Task item
Print the records exactly. Every mark must remain.

Task material
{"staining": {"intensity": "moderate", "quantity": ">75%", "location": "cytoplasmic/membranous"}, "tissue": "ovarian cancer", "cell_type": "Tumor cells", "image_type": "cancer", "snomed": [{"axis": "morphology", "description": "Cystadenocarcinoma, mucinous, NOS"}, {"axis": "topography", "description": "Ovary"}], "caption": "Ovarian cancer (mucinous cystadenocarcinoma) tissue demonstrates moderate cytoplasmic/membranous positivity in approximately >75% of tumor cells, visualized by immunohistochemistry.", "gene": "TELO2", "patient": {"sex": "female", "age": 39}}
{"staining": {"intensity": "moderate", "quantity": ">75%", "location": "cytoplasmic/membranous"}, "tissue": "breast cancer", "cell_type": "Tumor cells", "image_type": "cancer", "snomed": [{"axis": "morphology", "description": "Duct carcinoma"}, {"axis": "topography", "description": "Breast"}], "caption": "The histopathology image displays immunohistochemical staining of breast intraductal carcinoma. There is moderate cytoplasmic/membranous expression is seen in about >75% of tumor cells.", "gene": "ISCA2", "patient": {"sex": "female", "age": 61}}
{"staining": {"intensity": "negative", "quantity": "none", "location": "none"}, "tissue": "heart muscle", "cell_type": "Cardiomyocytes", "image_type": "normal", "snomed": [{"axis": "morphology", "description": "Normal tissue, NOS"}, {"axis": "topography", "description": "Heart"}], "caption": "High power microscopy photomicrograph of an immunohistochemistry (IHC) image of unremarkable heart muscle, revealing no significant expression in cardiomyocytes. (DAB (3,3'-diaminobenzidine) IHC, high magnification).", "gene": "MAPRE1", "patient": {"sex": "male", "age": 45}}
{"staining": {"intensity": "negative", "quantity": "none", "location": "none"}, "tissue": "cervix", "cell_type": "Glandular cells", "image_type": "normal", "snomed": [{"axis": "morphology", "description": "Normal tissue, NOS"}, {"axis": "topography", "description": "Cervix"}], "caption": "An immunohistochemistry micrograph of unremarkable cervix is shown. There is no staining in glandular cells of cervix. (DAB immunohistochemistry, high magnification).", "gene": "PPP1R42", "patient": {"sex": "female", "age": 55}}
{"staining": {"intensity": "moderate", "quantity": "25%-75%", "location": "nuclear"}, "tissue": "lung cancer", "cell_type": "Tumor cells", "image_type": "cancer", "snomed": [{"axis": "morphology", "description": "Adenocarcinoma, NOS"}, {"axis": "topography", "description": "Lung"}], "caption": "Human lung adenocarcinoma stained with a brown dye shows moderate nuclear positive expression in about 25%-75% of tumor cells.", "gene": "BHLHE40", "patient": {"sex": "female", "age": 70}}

Solution to the problem
{"staining": {"intensity": "moderate", "quantity": ">75%", "location": "cytoplasmic/membranous"}, "tissue": "ovarian cancer", "cell_type": "Tumor cells", "image_type": "cancer", "snomed": [{"axis": "morphology", "description": "Cystadenocarcinoma, mucinous, NOS"}, {"axis": "topography", "description": "Ovary"}], "caption": "Ovarian cancer (mucinous cystadenocarcinoma) tissue demonstrates moderate cytoplasmic/membranous positivity in approximately >75% of tumor cells, visualized by immunohistochemistry.", "gene": "TELO2", "patient": {"sex": "female", "age": 39}}
{"staining": {"intensity": "moderate", "quantity": ">75%", "location": "cytoplasmic/membranous"}, "tissue": "breast cancer", "cell_type": "Tumor cells", "image_type": "cancer", "snomed": [{"axis": "morphology", "description": "Duct carcinoma"}, {"axis": "topography", "description": "Breast"}], "caption": "The histopathology image displays immunohistochemical staining of breast intraductal carcinoma. There is moderate cytoplasmic/membranous expression is seen in about >75% of tumor cells.", "gene": "ISCA2", "patient": {"sex": "female", "age": 61}}
{"staining": {"intensity": "negative", "quantity": "none", "location": "none"}, "tissue": "heart muscle", "cell_type": "Cardiomyocytes", "image_type": "normal", "snomed": [{"axis": "morphology", "description": "Normal tissue, NOS"}, {"axis": "topography", "description": "Heart"}], "caption": "High power microscopy photomicrograph of an immunohistochemistry (IHC) image of unremarkable heart muscle, revealing no significant expression in cardiomyocytes. (DAB (3,3'-diaminobenzidine) IHC, high magnification).", "gene": "MAPRE1", "patient": {"sex": "male", "age": 45}}
{"staining": {"intensity": "negative", "quantity": "none", "location": "none"}, "tissue": "cervix", "cell_type": "Glandular cells", "image_type": "normal", "snomed": [{"axis": "morphology", "description": "Normal tissue, NOS"}, {"axis": "topography", "description": "Cervix"}], "caption": "An immunohistochemistry micrograph of unremarkable cervix is shown. There is no staining in glandular cells of cervix. (DAB immunohistochemistry, high magnification).", "gene": "PPP1R42", "patient": {"sex": "female", "age": 55}}
{"staining": {"intensity": "moderate", "quantity": "25%-75%", "location": "nuclear"}, "tissue": "lung cancer", "cell_type": "Tumor cells", "image_type": "cancer", "snomed": [{"axis": "morphology", "description": "Adenocarcinoma, NOS"}, {"axis": "topography", "description": "Lung"}], "caption": "Human lung adenocarcinoma stained with a brown dye shows moderate nuclear positive expression in about 25%-75% of tumor cells.", "gene": "BHLHE40", "patient": {"sex": "female", "age": 70}}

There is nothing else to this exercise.